**INSTRUCTIONS FOR THE TASK**
Print each record below exactly as it appears.

**STUDY MATERIAL**
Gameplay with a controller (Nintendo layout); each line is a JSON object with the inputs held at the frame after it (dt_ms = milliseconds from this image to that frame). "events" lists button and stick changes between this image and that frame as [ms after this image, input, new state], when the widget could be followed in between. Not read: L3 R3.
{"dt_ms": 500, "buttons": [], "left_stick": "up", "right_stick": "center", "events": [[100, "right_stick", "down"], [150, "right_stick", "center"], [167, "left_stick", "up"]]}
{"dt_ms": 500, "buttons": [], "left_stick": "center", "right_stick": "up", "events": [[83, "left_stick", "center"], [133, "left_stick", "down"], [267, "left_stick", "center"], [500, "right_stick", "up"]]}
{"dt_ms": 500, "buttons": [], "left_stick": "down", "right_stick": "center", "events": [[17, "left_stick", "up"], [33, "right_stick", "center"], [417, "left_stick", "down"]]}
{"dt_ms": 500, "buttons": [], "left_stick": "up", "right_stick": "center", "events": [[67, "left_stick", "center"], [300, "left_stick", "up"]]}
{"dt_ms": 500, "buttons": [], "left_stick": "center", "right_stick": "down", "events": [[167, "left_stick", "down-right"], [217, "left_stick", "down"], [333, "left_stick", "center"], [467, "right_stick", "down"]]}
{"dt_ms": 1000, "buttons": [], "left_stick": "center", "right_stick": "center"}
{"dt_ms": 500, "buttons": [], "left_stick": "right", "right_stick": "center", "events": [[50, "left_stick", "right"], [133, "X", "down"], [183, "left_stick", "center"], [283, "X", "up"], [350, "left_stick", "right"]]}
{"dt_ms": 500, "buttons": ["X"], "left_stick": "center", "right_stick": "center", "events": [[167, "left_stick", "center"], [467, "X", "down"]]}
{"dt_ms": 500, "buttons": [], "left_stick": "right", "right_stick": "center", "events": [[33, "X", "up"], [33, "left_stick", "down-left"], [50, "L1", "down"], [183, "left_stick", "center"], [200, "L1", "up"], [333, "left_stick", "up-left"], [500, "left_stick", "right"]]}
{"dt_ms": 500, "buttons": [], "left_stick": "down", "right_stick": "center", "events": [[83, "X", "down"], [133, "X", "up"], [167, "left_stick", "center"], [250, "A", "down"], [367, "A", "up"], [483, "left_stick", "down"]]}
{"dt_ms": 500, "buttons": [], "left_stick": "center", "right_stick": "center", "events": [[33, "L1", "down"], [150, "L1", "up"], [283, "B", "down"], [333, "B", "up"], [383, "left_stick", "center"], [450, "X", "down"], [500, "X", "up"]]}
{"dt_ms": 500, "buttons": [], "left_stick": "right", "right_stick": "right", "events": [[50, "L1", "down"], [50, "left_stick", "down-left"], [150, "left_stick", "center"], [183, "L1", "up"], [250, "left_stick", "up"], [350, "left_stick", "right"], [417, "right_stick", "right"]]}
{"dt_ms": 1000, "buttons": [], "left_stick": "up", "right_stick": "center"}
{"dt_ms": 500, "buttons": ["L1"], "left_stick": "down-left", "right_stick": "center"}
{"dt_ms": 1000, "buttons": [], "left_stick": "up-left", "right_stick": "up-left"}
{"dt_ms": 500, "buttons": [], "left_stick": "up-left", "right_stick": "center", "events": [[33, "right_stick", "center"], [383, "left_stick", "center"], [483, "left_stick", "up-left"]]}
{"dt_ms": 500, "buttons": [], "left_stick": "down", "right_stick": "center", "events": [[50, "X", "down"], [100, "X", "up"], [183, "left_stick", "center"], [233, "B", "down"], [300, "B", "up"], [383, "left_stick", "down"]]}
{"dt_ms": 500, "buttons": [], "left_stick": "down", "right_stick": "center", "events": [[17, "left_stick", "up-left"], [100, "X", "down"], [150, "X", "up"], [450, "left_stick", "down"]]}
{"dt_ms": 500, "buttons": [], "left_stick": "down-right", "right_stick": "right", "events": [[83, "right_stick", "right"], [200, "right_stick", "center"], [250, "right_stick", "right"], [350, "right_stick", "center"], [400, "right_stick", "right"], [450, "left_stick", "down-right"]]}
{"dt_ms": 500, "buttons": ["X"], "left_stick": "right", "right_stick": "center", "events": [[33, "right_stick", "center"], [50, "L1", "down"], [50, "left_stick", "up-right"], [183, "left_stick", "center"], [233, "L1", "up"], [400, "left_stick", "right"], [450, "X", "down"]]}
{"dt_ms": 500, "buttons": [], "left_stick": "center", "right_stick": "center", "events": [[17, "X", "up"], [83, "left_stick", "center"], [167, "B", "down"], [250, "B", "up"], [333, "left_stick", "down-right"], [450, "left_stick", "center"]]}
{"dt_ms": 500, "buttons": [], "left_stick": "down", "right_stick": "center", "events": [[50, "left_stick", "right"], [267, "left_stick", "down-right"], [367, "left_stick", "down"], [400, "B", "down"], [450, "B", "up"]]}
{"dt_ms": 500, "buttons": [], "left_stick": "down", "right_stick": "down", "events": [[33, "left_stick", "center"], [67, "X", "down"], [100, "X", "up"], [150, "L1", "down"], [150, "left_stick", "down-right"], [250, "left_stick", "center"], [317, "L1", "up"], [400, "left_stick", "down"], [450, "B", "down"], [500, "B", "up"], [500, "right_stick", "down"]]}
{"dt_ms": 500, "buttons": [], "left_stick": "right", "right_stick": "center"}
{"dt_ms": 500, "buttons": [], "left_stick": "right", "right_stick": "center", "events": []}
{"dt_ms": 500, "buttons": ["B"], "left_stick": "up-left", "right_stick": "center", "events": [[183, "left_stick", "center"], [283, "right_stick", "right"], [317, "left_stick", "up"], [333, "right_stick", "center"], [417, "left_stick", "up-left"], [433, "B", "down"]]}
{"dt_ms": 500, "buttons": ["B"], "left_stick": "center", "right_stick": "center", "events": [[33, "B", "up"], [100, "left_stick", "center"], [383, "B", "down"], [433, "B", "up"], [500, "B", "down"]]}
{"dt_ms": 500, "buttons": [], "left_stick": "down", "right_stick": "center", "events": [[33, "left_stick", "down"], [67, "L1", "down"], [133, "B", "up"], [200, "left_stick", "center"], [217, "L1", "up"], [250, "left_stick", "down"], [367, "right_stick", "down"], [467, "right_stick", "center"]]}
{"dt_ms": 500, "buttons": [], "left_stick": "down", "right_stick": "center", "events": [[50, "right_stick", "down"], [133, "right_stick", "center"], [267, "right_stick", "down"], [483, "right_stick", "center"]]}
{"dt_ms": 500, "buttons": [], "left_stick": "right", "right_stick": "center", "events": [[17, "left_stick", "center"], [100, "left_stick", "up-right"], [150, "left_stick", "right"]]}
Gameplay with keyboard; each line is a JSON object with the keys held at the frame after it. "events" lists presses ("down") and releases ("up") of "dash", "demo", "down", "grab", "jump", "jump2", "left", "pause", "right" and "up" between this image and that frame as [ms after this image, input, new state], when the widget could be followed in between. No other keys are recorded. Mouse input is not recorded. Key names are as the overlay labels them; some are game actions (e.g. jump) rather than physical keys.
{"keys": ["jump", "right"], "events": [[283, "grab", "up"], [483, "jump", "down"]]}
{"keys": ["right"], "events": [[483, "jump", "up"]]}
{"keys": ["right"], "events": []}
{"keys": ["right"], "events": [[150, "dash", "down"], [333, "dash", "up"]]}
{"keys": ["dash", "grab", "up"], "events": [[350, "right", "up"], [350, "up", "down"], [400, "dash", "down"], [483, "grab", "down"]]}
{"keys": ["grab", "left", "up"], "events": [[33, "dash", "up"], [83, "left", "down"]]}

**WRITTEN SOLUTION**
Gameplay with a controller (Nintendo layout); each line is a JSON object with the inputs held at the frame after it (dt_ms = milliseconds from this image to that frame). "events" lists button and stick changes between this image and that frame as [ms after this image, input, new state], when the widget could be followed in between. Not read: L3 R3.
{"dt_ms": 500, "buttons": [], "left_stick": "up", "right_stick": "center", "events": [[100, "right_stick", "down"], [150, "right_stick", "center"], [167, "left_stick", "up"]]}
{"dt_ms": 500, "buttons": [], "left_stick": "center", "right_stick": "up", "events": [[83, "left_stick", "center"], [133, "left_stick", "down"], [267, "left_stick", "center"], [500, "right_stick", "up"]]}
{"dt_ms": 500, "buttons": [], "left_stick": "down", "right_stick": "center", "events": [[17, "left_stick", "up"], [33, "right_stick", "center"], [417, "left_stick", "down"]]}
{"dt_ms": 500, "buttons": [], "left_stick": "up", "right_stick": "center", "events": [[67, "left_stick", "center"], [300, "left_stick", "up"]]}
{"dt_ms": 500, "buttons": [], "left_stick": "center", "right_stick": "down", "events": [[167, "left_stick", "down-right"], [217, "left_stick", "down"], [333, "left_stick", "center"], [467, "right_stick", "down"]]}
{"dt_ms": 1000, "buttons": [], "left_stick": "center", "right_stick": "center"}
{"dt_ms": 500, "buttons": [], "left_stick": "right", "right_stick": "center", "events": [[50, "left_stick", "right"], [133, "X", "down"], [183, "left_stick", "center"], [283, "X", "up"], [350, "left_stick", "right"]]}
{"dt_ms": 500, "buttons": ["X"], "left_stick": "center", "right_stick": "center", "events": [[167, "left_stick", "center"], [467, "X", "down"]]}
{"dt_ms": 500, "buttons": [], "left_stick": "right", "right_stick": "center", "events": [[33, "X", "up"], [33, "left_stick", "down-left"], [50, "L1", "down"], [183, "left_stick", "center"], [200, "L1", "up"], [333, "left_stick", "up-left"], [500, "left_stick", "right"]]}
{"dt_ms": 500, "buttons": [], "left_stick": "down", "right_stick": "center", "events": [[83, "X", "down"], [133, "X", "up"], [167, "left_stick", "center"], [250, "A", "down"], [367, "A", "up"], [483, "left_stick", "down"]]}
{"dt_ms": 500, "buttons": [], "left_stick": "center", "right_stick": "center", "events": [[33, "L1", "down"], [150, "L1", "up"], [283, "B", "down"], [333, "B", "up"], [383, "left_stick", "center"], [450, "X", "down"], [500, "X", "up"]]}
{"dt_ms": 500, "buttons": [], "left_stick": "right", "right_stick": "right", "events": [[50, "L1", "down"], [50, "left_stick", "down-left"], [150, "left_stick", "center"], [183, "L1", "up"], [250, "left_stick", "up"], [350, "left_stick", "right"], [417, "right_stick", "right"]]}
{"dt_ms": 1000, "buttons": [], "left_stick": "up", "right_stick": "center"}
{"dt_ms": 500, "buttons": ["L1"], "left_stick": "down-left", "right_stick": "center"}
{"dt_ms": 1000, "buttons": [], "left_stick": "up-left", "right_stick": "up-left"}
{"dt_ms": 500, "buttons": [], "left_stick": "up-left", "right_stick": "center", "events": [[33, "right_stick", "center"], [383, "left_stick", "center"], [483, "left_stick", "up-left"]]}
{"dt_ms": 500, "buttons": [], "left_stick": "down", "right_stick": "center", "events": [[50, "X", "down"], [100, "X", "up"], [183, "left_stick", "center"], [233, "B", "down"], [300, "B", "up"], [383, "left_stick", "down"]]}
{"dt_ms": 500, "buttons": [], "left_stick": "down", "right_stick": "center", "events": [[17, "left_stick", "up-left"], [100, "X", "down"], [150, "X", "up"], [450, "left_stick", "down"]]}
{"dt_ms": 500, "buttons": [], "left_stick": "down-right", "right_stick": "right", "events": [[83, "right_stick", "right"], [200, "right_stick", "center"], [250, "right_stick", "right"], [350, "right_stick", "center"], [400, "right_stick", "right"], [450, "left_stick", "down-right"]]}
{"dt_ms": 500, "buttons": ["X"], "left_stick": "right", "right_stick": "center", "events": [[33, "right_stick", "center"], [50, "L1", "down"], [50, "left_stick", "up-right"], [183, "left_stick", "center"], [233, "L1", "up"], [400, "left_stick", "right"], [450, "X", "down"]]}
{"dt_ms": 500, "buttons": [], "left_stick": "center", "right_stick": "center", "events": [[17, "X", "up"], [83, "left_stick", "center"], [167, "B", "down"], [250, "B", "up"], [333, "left_stick", "down-right"], [450, "left_stick", "center"]]}
{"dt_ms": 500, "buttons": [], "left_stick": "down", "right_stick": "center", "events": [[50, "left_stick", "right"], [267, "left_stick", "down-right"], [367, "left_stick", "down"], [400, "B", "down"], [450, "B", "up"]]}
{"dt_ms": 500, "buttons": [], "left_stick": "down", "right_stick": "down", "events": [[33, "left_stick", "center"], [67, "X", "down"], [100, "X", "up"], [150, "L1", "down"], [150, "left_stick", "down-right"], [250, "left_stick", "center"], [317, "L1", "up"], [400, "left_stick", "down"], [450, "B", "down"], [500, "B", "up"], [500, "right_stick", "down"]]}
{"dt_ms": 500, "buttons": [], "left_stick": "right", "right_stick": "center"}
{"dt_ms": 500, "buttons": [], "left_stick": "right", "right_stick": "center", "events": []}
{"dt_ms": 500, "buttons": ["B"], "left_stick": "up-left", "right_stick": "center", "events": [[183, "left_stick", "center"], [283, "right_stick", "right"], [317, "left_stick", "up"], [333, "right_stick", "center"], [417, "left_stick", "up-left"], [433, "B", "down"]]}
{"dt_ms": 500, "buttons": ["B"], "left_stick": "center", "right_stick": "center", "events": [[33, "B", "up"], [100, "left_stick", "center"], [383, "B", "down"], [433, "B", "up"], [500, "B", "down"]]}
{"dt_ms": 500, "buttons": [], "left_stick": "down", "right_stick": "center", "events": [[33, "left_stick", "down"], [67, "L1", "down"], [133, "B", "up"], [200, "left_stick", "center"], [217, "L1", "up"], [250, "left_stick", "down"], [367, "right_stick", "down"], [467, "right_stick", "center"]]}
{"dt_ms": 500, "buttons": [], "left_stick": "down", "right_stick": "center", "events": [[50, "right_stick", "down"], [133, "right_stick", "center"], [267, "right_stick", "down"], [483, "right_stick", "center"]]}
{"dt_ms": 500, "buttons": [], "left_stick": "right", "right_stick": "center", "events": [[17, "left_stick", "center"], [100, "left_stick", "up-right"], [150, "left_stick", "right"]]}
Gameplay with keyboard; each line is a JSON object with the keys held at the frame after it. "events" lists presses ("down") and releases ("up") of "dash", "demo", "down", "grab", "jump", "jump2", "left", "pause", "right" and "up" between this image and that frame as [ms after this image, input, new state], when the widget could be followed in between. No other keys are recorded. Mouse input is not recorded. Key names are as the overlay labels them; some are game actions (e.g. jump) rather than physical keys.
{"keys": ["jump", "right"], "events": [[283, "grab", "up"], [483, "jump", "down"]]}
{"keys": ["right"], "events": [[483, "jump", "up"]]}
{"keys": ["right"], "events": []}
{"keys": ["right"], "events": [[150, "dash", "down"], [333, "dash", "up"]]}
{"keys": ["dash", "grab", "up"], "events": [[350, "right", "up"], [350, "up", "down"], [400, "dash", "down"], [483, "grab", "down"]]}
{"keys": ["grab", "left", "up"], "events": [[33, "dash", "up"], [83, "left", "down"]]}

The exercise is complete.